2. Visit Tokyo Sea Life Park. Also called Kasai Rinkai Suizokuen, this three-story complex on Tokyo Bay showcases more than 540 species of fish and marine creatures including hammerhead sharks, Humboldt and rockhopper penguins, bluefin tuna, giant ocean sunfish and puffins. This aquarium — the city’s largest — also features a touch tide pool, beach and a bird sanctuary.
3. Play at Hanayashiki. While it’s not Tokyo Disneyland, this little amusement is charming and worth a visit. Opened in 1853, Hanayashiki in Taito is Japan’s oldest amusement park with a roller coaster, a small Ferris wheel, a merry-go-round and a haunted house.
4. See Ueno Zoo. The oldest zoo in Japan, Ueno opened in 1882. It now covers 35 acres and is home to more than 2,600 animals from 464 different species including rare white rhinos, Asiatic elephants, snow owls, Indian lions and American bison. The zoo also features a petting zoo, a five-story pagoda and a teahouse. Giant pandas, though, are the biggest draw.

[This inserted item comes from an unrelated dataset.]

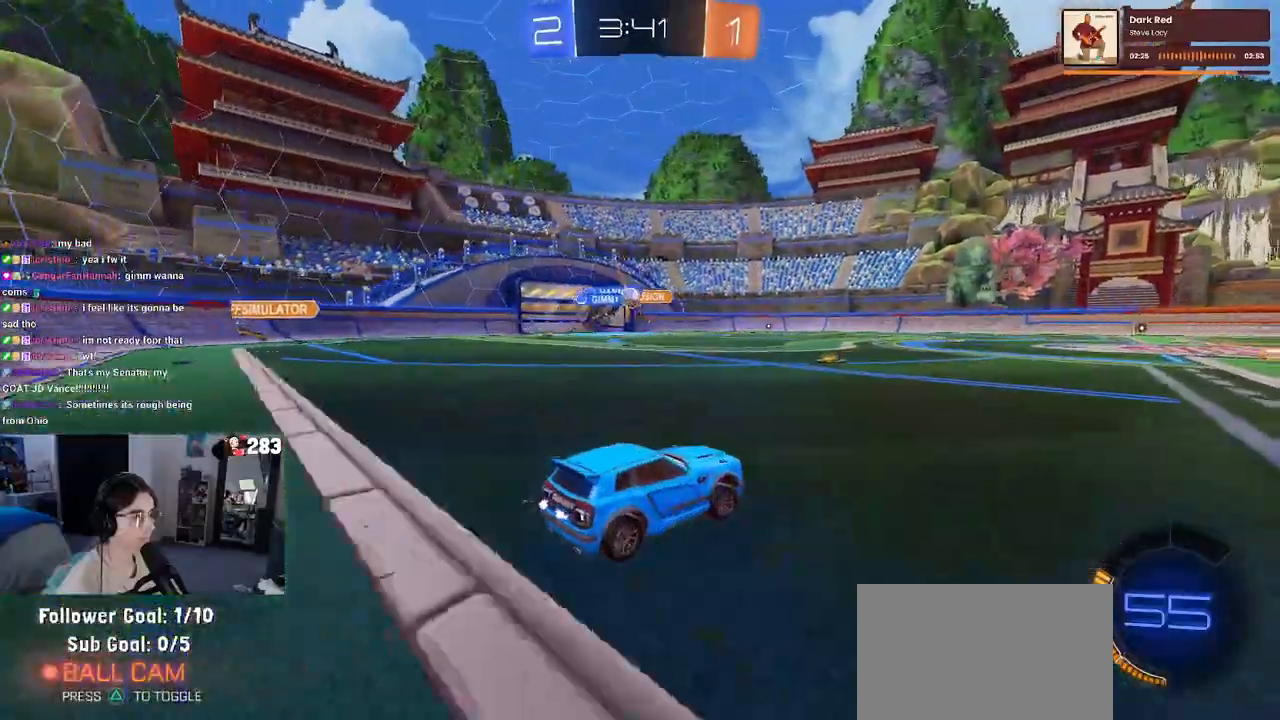
{"buttons": ["R1", "R2"], "left_stick": "right", "right_stick": "center", "events": [[300, "R1", "down"], [450, "left_stick", "right"]]}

5. Explore Tokyo Disneyland. The Japanese outpost of Disney will be a surefire hit with kids and nostalgic adults. The 115-acre theme park has the many of the same coterie of Disney characters, rides and themed areas as the California and Florida parks. But here you’ll also find Tokyo DisneySea, another 100 acres of nautical-themed areas. A one-day pass costs 4,100 (yen) for children ages 4 to 11; 5,300 for those 12 to 17; and 6,200 for adults.